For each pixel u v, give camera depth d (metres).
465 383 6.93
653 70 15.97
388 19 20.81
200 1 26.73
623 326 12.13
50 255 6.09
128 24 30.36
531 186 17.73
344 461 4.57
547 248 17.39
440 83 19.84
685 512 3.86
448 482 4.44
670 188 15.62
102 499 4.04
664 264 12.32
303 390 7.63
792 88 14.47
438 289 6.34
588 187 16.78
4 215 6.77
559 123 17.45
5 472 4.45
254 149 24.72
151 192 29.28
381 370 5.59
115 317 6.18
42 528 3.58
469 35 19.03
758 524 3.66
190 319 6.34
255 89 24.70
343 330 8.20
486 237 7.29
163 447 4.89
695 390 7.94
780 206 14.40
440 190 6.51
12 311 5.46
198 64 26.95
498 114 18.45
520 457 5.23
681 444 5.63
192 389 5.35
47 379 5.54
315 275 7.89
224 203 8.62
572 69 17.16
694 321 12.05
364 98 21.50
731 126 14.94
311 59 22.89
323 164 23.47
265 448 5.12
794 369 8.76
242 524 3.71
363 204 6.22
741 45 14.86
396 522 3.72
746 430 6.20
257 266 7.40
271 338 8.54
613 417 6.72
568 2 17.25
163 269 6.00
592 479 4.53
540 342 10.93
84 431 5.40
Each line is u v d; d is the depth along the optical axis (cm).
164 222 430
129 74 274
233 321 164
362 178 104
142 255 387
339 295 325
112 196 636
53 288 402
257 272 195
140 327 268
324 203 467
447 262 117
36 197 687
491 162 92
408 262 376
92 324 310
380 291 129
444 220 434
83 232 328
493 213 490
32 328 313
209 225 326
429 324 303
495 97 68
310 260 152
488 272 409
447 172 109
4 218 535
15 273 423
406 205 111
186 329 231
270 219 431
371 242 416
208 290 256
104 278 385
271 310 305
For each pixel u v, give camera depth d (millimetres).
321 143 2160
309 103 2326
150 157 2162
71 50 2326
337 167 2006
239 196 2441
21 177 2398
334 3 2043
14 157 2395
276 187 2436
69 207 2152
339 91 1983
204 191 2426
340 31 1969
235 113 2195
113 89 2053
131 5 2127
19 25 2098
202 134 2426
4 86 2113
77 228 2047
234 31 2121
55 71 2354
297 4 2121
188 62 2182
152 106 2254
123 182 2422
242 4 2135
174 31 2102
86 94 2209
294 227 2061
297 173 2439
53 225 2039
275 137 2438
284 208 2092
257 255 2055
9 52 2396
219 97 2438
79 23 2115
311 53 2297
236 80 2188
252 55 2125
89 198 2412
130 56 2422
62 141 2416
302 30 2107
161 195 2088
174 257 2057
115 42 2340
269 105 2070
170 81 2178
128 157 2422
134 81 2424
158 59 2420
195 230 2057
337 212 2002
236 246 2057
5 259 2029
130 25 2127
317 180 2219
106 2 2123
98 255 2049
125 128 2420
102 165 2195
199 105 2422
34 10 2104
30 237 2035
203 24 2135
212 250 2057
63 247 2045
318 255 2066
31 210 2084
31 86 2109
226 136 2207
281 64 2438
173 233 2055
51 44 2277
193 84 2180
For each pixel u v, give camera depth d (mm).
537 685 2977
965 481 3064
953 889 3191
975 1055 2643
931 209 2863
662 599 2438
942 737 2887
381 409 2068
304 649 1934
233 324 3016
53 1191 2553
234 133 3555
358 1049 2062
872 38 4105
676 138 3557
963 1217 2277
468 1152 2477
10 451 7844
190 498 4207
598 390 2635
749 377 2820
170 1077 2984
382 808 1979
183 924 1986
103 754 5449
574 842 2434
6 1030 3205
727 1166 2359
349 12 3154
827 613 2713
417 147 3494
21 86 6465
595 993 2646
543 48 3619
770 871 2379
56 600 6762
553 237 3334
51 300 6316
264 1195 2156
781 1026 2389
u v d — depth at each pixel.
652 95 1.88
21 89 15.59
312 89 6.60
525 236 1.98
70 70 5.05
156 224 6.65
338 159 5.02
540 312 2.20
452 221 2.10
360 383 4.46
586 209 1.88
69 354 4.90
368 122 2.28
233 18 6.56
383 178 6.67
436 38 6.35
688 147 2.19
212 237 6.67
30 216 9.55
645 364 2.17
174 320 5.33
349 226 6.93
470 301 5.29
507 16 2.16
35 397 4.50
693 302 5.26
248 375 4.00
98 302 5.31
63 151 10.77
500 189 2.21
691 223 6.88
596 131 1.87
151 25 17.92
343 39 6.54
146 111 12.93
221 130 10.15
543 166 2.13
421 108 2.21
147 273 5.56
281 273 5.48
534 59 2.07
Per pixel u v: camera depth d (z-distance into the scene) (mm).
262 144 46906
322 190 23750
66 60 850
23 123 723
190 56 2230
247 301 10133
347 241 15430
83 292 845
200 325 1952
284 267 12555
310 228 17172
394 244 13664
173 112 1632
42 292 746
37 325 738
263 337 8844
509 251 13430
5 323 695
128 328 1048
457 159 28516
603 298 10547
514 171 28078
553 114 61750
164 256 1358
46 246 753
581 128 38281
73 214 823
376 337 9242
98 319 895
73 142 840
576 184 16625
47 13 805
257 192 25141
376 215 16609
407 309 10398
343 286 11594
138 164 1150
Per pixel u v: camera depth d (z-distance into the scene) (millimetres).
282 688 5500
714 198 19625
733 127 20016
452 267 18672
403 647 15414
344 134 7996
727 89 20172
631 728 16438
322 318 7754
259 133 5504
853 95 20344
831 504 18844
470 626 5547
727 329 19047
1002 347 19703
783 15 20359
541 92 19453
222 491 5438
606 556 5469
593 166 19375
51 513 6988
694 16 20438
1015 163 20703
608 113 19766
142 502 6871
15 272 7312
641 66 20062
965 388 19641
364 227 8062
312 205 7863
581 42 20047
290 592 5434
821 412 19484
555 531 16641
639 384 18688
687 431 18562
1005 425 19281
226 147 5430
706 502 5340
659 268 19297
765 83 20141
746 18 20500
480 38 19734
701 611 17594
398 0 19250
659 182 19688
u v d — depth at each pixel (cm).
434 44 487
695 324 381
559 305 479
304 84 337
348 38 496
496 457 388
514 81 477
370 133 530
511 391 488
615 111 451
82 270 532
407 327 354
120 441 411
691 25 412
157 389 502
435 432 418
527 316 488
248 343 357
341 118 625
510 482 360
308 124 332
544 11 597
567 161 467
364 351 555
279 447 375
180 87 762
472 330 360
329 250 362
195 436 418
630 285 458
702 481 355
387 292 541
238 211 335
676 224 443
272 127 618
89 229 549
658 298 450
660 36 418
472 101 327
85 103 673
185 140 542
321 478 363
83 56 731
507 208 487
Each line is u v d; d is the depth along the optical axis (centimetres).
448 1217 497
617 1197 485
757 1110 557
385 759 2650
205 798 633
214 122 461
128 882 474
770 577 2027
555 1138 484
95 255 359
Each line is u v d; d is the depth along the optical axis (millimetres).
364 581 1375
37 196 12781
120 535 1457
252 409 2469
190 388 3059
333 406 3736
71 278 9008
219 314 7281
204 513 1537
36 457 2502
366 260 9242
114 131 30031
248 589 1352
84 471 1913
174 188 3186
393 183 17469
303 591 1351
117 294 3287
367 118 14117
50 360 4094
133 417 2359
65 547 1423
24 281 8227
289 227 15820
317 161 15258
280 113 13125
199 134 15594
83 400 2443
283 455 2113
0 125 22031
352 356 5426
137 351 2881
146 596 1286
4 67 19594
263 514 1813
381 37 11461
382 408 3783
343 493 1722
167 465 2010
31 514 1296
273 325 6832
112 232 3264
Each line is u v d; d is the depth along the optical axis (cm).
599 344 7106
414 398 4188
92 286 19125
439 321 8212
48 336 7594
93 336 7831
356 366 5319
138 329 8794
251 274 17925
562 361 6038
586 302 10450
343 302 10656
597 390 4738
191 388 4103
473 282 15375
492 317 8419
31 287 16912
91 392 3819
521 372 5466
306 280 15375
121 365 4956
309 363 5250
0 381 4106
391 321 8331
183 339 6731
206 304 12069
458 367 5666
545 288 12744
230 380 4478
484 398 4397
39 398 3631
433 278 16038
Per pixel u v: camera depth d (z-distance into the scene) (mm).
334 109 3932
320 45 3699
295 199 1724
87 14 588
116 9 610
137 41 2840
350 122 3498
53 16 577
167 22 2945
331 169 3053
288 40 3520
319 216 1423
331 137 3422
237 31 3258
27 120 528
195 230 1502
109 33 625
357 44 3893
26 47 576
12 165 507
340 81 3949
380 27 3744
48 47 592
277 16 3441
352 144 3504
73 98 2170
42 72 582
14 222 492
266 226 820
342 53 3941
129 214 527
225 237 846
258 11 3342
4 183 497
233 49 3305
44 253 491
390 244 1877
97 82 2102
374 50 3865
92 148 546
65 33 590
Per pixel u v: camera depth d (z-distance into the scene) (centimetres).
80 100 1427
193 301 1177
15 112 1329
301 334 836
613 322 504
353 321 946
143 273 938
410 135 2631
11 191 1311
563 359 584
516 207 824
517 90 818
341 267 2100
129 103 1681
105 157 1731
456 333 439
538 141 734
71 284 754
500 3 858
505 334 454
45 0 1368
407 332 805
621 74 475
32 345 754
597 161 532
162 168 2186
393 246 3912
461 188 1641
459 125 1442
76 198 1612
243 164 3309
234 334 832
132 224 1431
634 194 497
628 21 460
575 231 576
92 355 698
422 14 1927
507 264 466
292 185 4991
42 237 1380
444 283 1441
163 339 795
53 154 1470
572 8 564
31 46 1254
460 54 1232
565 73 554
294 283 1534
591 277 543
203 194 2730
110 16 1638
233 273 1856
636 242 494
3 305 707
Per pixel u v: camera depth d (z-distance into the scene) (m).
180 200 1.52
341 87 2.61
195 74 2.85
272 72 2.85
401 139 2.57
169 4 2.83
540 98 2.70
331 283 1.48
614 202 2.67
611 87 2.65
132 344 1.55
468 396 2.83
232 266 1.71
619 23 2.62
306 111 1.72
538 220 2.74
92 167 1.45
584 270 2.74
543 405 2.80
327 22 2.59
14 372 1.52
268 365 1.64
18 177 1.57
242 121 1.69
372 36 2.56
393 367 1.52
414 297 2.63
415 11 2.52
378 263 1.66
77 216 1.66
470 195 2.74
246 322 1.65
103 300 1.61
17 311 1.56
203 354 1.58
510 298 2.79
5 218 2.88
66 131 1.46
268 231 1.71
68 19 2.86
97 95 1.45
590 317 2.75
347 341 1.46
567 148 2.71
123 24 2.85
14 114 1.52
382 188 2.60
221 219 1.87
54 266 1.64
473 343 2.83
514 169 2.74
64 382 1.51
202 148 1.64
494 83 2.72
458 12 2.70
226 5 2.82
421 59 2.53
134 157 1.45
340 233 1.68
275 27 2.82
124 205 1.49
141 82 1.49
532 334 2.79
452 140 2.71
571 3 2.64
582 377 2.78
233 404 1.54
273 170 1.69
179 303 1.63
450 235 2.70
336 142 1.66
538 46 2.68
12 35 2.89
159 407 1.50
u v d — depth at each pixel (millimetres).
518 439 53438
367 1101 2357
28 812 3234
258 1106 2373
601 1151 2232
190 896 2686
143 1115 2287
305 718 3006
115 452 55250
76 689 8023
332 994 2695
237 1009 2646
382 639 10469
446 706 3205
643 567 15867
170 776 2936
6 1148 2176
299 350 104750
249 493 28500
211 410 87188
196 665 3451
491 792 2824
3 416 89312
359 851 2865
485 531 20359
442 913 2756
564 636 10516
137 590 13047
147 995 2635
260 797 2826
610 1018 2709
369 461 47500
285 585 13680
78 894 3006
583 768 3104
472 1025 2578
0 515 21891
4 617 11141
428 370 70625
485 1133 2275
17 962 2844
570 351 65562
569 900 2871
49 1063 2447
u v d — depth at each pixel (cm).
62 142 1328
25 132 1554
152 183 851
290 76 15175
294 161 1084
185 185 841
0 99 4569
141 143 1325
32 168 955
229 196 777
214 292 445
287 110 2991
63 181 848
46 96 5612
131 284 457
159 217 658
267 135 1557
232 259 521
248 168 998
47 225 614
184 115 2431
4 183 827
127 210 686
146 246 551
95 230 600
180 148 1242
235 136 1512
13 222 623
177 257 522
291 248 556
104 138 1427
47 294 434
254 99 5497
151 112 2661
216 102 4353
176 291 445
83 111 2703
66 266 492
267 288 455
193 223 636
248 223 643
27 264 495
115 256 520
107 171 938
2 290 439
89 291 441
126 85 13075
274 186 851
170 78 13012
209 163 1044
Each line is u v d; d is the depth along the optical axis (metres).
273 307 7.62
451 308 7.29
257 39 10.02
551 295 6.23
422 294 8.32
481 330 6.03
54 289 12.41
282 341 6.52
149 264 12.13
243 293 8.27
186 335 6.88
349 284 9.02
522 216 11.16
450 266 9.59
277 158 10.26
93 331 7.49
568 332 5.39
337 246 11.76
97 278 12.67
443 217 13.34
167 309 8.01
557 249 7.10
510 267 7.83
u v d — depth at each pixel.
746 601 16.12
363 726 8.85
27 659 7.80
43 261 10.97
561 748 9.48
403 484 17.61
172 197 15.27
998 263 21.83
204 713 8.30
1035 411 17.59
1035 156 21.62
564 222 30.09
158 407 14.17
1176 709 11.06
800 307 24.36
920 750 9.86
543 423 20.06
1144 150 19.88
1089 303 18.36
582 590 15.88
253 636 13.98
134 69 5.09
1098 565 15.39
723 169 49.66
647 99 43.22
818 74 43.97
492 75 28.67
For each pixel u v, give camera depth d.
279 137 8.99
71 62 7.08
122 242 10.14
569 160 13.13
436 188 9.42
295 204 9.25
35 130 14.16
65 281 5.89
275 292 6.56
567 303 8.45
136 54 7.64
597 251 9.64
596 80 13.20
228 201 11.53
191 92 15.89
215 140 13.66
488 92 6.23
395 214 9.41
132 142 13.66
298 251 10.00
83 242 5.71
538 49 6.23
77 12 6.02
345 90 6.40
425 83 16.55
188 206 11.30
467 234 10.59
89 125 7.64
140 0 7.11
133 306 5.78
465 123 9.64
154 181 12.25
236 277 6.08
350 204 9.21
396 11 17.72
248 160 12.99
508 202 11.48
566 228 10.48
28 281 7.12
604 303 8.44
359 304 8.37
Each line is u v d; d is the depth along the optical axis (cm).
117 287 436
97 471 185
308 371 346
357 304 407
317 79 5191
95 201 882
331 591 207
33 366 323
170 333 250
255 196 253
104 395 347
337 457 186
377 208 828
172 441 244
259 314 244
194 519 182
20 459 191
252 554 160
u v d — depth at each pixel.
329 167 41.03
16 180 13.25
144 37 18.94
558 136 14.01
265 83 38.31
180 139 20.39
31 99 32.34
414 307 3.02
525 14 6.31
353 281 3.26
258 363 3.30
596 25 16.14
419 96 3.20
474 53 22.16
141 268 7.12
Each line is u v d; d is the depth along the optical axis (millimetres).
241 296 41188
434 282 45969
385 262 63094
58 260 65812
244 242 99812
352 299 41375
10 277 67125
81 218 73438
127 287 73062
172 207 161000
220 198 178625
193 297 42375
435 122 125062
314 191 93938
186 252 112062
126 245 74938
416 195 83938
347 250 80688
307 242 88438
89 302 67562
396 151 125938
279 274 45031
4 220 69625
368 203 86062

= = =

WHAT TO WORK ON — Return the span of lines in the data above that opens at the line with "225 237 846" and closes at the line with "410 135 2631", exactly, ends included, nothing else.

EXPECTED ANSWER —
225 237 846
258 11 3342
4 183 497
233 49 3305
44 253 491
390 244 1877
97 82 2102
374 50 3865
92 148 546
65 33 590
Per pixel u v: camera depth d (z-distance into the scene) (centimetres).
80 100 1427
193 301 1177
15 112 1329
301 334 836
613 322 504
353 321 946
143 273 938
410 135 2631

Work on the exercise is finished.